▸ **WHAT THE TASK ASKS**
Search the listing below for "fflags". Copy each matching line.

▸ **EXERCISE INPUT**
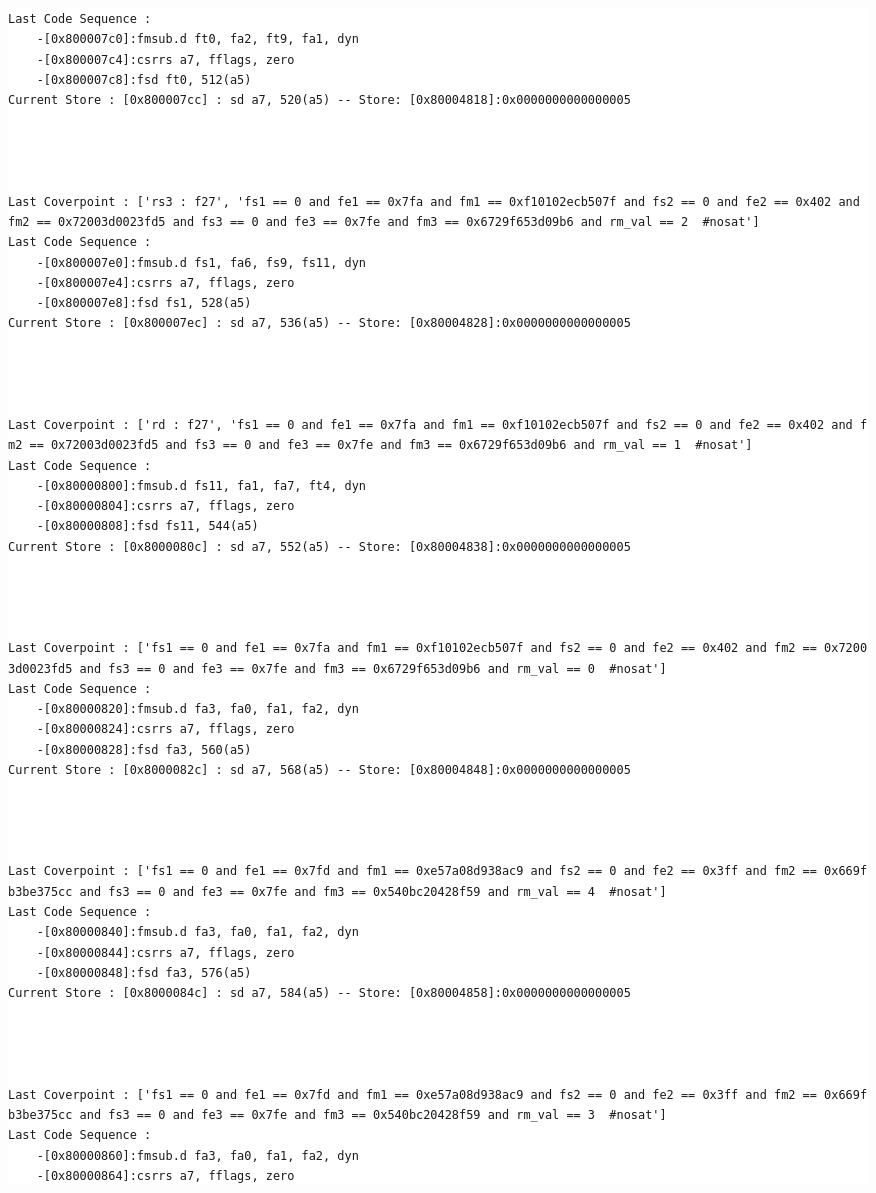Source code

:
 ```
Last Code Sequence : 
	-[0x800007c0]:fmsub.d ft0, fa2, ft9, fa1, dyn
	-[0x800007c4]:csrrs a7, fflags, zero
	-[0x800007c8]:fsd ft0, 512(a5)
Current Store : [0x800007cc] : sd a7, 520(a5) -- Store: [0x80004818]:0x0000000000000005




Last Coverpoint : ['rs3 : f27', 'fs1 == 0 and fe1 == 0x7fa and fm1 == 0xf10102ecb507f and fs2 == 0 and fe2 == 0x402 and fm2 == 0x72003d0023fd5 and fs3 == 0 and fe3 == 0x7fe and fm3 == 0x6729f653d09b6 and rm_val == 2  #nosat']
Last Code Sequence : 
	-[0x800007e0]:fmsub.d fs1, fa6, fs9, fs11, dyn
	-[0x800007e4]:csrrs a7, fflags, zero
	-[0x800007e8]:fsd fs1, 528(a5)
Current Store : [0x800007ec] : sd a7, 536(a5) -- Store: [0x80004828]:0x0000000000000005




Last Coverpoint : ['rd : f27', 'fs1 == 0 and fe1 == 0x7fa and fm1 == 0xf10102ecb507f and fs2 == 0 and fe2 == 0x402 and fm2 == 0x72003d0023fd5 and fs3 == 0 and fe3 == 0x7fe and fm3 == 0x6729f653d09b6 and rm_val == 1  #nosat']
Last Code Sequence : 
	-[0x80000800]:fmsub.d fs11, fa1, fa7, ft4, dyn
	-[0x80000804]:csrrs a7, fflags, zero
	-[0x80000808]:fsd fs11, 544(a5)
Current Store : [0x8000080c] : sd a7, 552(a5) -- Store: [0x80004838]:0x0000000000000005




Last Coverpoint : ['fs1 == 0 and fe1 == 0x7fa and fm1 == 0xf10102ecb507f and fs2 == 0 and fe2 == 0x402 and fm2 == 0x72003d0023fd5 and fs3 == 0 and fe3 == 0x7fe and fm3 == 0x6729f653d09b6 and rm_val == 0  #nosat']
Last Code Sequence : 
	-[0x80000820]:fmsub.d fa3, fa0, fa1, fa2, dyn
	-[0x80000824]:csrrs a7, fflags, zero
	-[0x80000828]:fsd fa3, 560(a5)
Current Store : [0x8000082c] : sd a7, 568(a5) -- Store: [0x80004848]:0x0000000000000005




Last Coverpoint : ['fs1 == 0 and fe1 == 0x7fd and fm1 == 0xe57a08d938ac9 and fs2 == 0 and fe2 == 0x3ff and fm2 == 0x669fb3be375cc and fs3 == 0 and fe3 == 0x7fe and fm3 == 0x540bc20428f59 and rm_val == 4  #nosat']
Last Code Sequence : 
	-[0x80000840]:fmsub.d fa3, fa0, fa1, fa2, dyn
	-[0x80000844]:csrrs a7, fflags, zero
	-[0x80000848]:fsd fa3, 576(a5)
Current Store : [0x8000084c] : sd a7, 584(a5) -- Store: [0x80004858]:0x0000000000000005




Last Coverpoint : ['fs1 == 0 and fe1 == 0x7fd and fm1 == 0xe57a08d938ac9 and fs2 == 0 and fe2 == 0x3ff and fm2 == 0x669fb3be375cc and fs3 == 0 and fe3 == 0x7fe and fm3 == 0x540bc20428f59 and rm_val == 3  #nosat']
Last Code Sequence : 
	-[0x80000860]:fmsub.d fa3, fa0, fa1, fa2, dyn
	-[0x80000864]:csrrs a7, fflags, zero
```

▸ **FINAL ANSWER**
	-[0x800007c4]:csrrs a7, fflags, zero
	-[0x800007e4]:csrrs a7, fflags, zero
	-[0x80000804]:csrrs a7, fflags, zero
	-[0x80000824]:csrrs a7, fflags, zero
	-[0x80000844]:csrrs a7, fflags, zero
	-[0x80000864]:csrrs a7, fflags, zero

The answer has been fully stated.